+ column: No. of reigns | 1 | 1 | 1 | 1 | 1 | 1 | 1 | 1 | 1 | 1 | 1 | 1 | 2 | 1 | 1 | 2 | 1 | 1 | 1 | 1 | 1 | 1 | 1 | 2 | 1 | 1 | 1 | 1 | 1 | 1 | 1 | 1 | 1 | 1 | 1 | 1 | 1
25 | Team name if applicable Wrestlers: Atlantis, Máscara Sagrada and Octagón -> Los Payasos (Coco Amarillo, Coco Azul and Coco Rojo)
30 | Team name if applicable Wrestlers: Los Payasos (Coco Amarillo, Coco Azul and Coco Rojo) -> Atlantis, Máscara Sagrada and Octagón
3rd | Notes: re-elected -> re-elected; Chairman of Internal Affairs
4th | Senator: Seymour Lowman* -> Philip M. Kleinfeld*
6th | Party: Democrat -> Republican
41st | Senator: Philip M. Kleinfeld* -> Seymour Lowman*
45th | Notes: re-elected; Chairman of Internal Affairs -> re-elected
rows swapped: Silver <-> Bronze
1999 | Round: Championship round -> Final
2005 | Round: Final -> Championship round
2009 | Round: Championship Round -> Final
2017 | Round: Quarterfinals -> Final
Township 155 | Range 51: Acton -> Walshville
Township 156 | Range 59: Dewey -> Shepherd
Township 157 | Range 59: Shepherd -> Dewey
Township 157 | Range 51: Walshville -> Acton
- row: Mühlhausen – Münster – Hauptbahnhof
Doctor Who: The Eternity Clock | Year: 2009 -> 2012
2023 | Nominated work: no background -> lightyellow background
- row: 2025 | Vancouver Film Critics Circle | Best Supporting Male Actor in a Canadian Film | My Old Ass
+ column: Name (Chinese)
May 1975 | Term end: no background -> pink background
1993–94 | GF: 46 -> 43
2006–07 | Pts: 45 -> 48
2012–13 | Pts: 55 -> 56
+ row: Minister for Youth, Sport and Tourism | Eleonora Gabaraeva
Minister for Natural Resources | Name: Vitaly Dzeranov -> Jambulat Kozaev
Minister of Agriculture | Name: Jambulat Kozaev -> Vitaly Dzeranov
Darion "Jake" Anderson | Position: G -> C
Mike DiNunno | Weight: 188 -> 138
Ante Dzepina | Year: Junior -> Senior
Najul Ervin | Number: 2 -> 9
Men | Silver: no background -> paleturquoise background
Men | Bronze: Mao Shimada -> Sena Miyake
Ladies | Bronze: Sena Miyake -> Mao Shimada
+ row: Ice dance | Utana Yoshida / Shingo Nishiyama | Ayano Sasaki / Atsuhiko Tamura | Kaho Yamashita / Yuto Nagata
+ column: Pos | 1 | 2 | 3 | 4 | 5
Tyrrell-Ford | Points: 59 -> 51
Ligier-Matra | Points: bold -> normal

◆ Objective: Reproduce word for word the listing from its first line up to and including the line that contains "25 | Team name".

◆ Exercise response:
+ column: No. of reigns | 1 | 1 | 1 | 1 | 1 | 1 | 1 | 1 | 1 | 1 | 1 | 1 | 2 | 1 | 1 | 2 | 1 | 1 | 1 | 1 | 1 | 1 | 1 | 2 | 1 | 1 | 1 | 1 | 1 | 1 | 1 | 1 | 1 | 1 | 1 | 1 | 1
25 | Team name if applicable Wrestlers: Atlantis, Máscara Sagrada and Octagón -> Los Payasos (Coco Amarillo, Coco Azul and Coco Rojo)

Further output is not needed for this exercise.